TASK TO COMPLETE - Extract the opening line of the entries and every line after it, stopping at and including the line that contains "cx_px: -374". Do not include pictures.

Camera calibration parameters
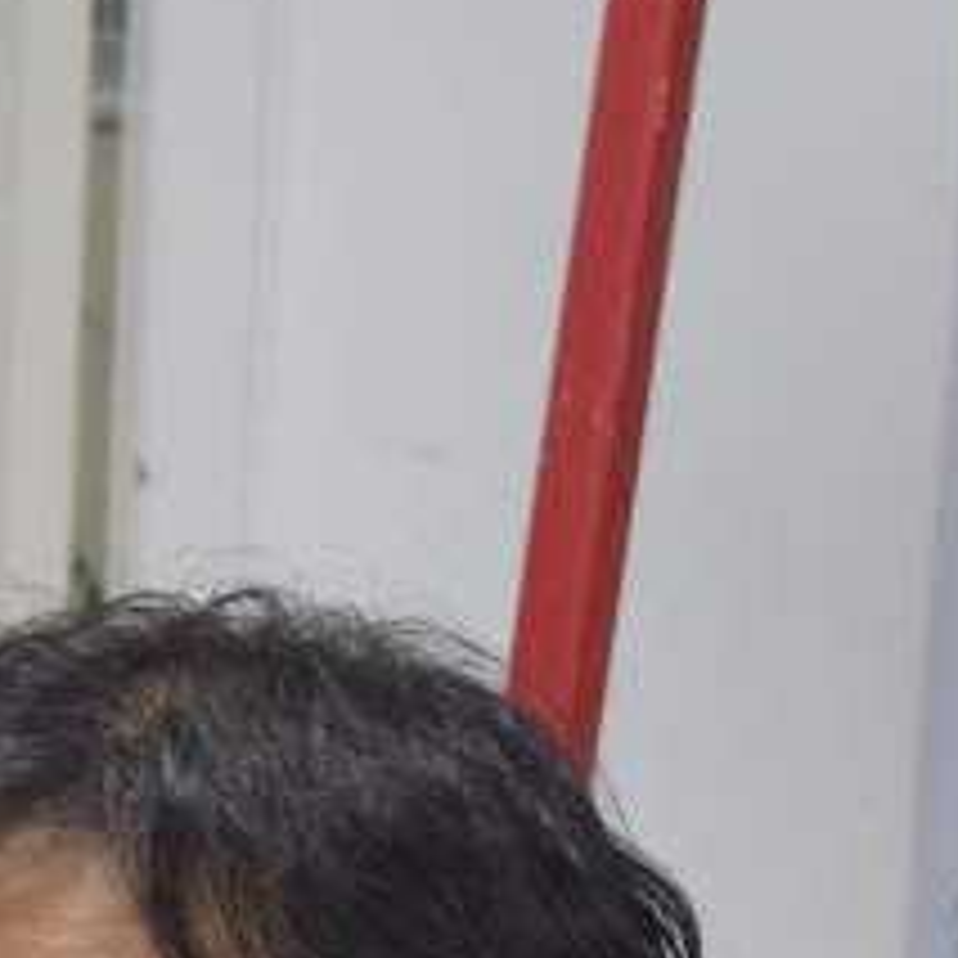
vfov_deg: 6.3
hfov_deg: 6.2
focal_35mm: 276
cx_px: -796
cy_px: 1433
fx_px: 8643
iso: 720
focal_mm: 45
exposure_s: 1/30
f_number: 5
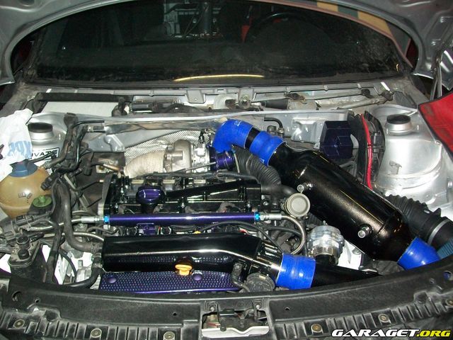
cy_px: 170
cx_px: 226
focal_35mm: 36
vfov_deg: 39.7
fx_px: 471
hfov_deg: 51.4
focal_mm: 6
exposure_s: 1/60
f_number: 2.7
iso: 160
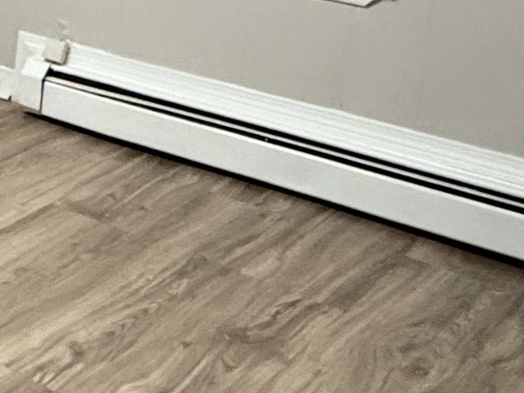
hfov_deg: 19.5
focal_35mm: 79
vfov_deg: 17.6
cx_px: -374
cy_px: -99
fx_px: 1196
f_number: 2.2
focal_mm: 2.22
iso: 320
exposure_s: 1/60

SOLVED EXERCISE -
vfov_deg: 6.3
hfov_deg: 6.2
focal_35mm: 276
cx_px: -796
cy_px: 1433
fx_px: 8643
iso: 720
focal_mm: 45
exposure_s: 1/30
f_number: 5
cy_px: 170
cx_px: 226
focal_35mm: 36
vfov_deg: 39.7
fx_px: 471
hfov_deg: 51.4
focal_mm: 6
exposure_s: 1/60
f_number: 2.7
iso: 160
hfov_deg: 19.5
focal_35mm: 79
vfov_deg: 17.6
cx_px: -374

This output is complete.